Brandão, guerreiro de anos do POE do 19º BPM, mal consegue falar sobre o que aconteceu. Um amigo morreu em seus braços. A última mensagem que recebeu no whats foi de seu parceiro que partiu. Sua esposa, a Soldado Francieli, me conta que ele está abalado demais. E alguém espera outra coisa? O pelotão é uma família, decidida a combater o crime, decidida a enfrentar criminosos sem limites, decidida a proteger cidadãos que nem conhece. Os dois colegas que partiram, amigos deles, estavam sempre prontos para qualquer missão, sem dia ou hora pra entrar de serviço.
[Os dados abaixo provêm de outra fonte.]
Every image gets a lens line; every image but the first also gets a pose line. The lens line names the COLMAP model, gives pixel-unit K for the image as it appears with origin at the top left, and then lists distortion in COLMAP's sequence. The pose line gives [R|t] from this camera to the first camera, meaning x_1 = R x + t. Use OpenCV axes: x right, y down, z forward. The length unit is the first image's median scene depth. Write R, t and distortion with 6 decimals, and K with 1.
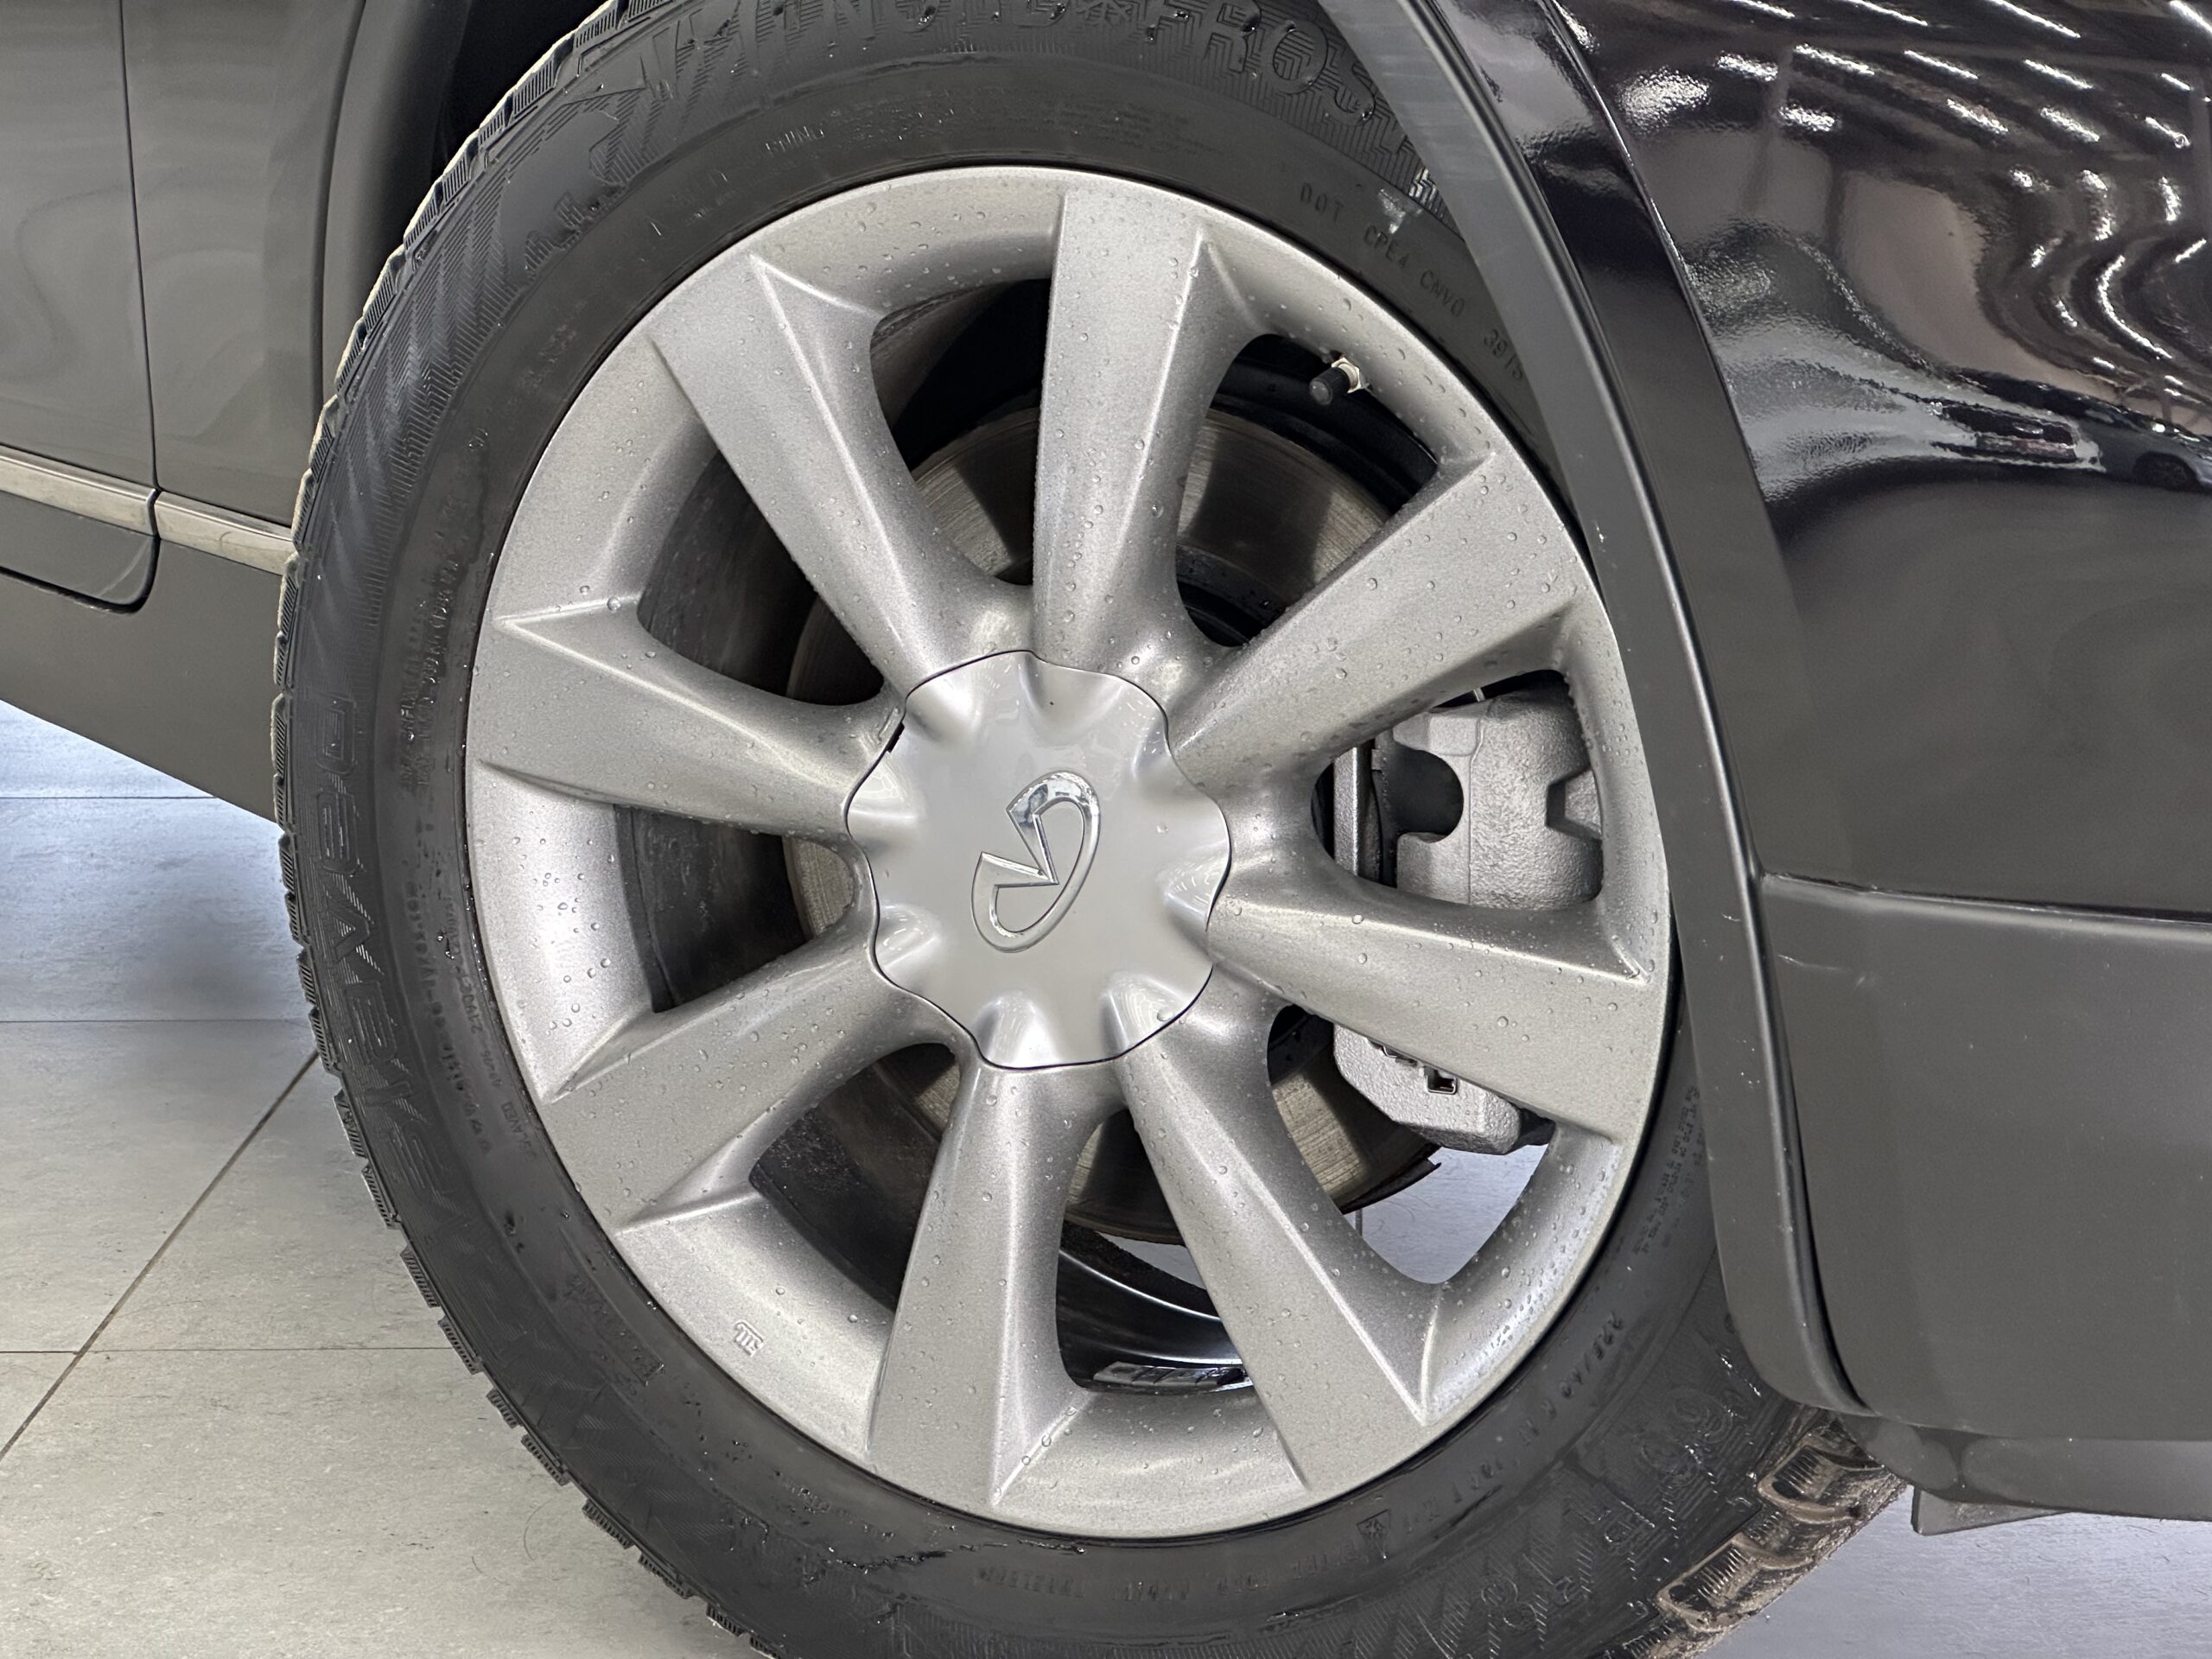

Feijó era um sujeito detalhista. No seu sepultamento, o coturno caprichosamente limpo sob o caixão mostra seu apreço com os detalhes do serviço. Era extrovertido e gostava de relembrar suas histórias dos tempos de PE, no Exército, com os colegas. Rodrigo era mais reservado, mas também extremamente dedicado ao serviço. E não pensou duas vezes ao tentar salvar seu colega. Eles eram heróis. Ao pé de letra. Guerreiros do bem. Combatentes contra o mal. Heróis anônimos, sob batalhas diárias, incógnitos até que uma tragédia os relevou ao mundo. Nossa continência ao Rodrigo e ao Feijó. Às famílias. E aos policiais que honram sua missão todos os dias nos quatro cantos deste país.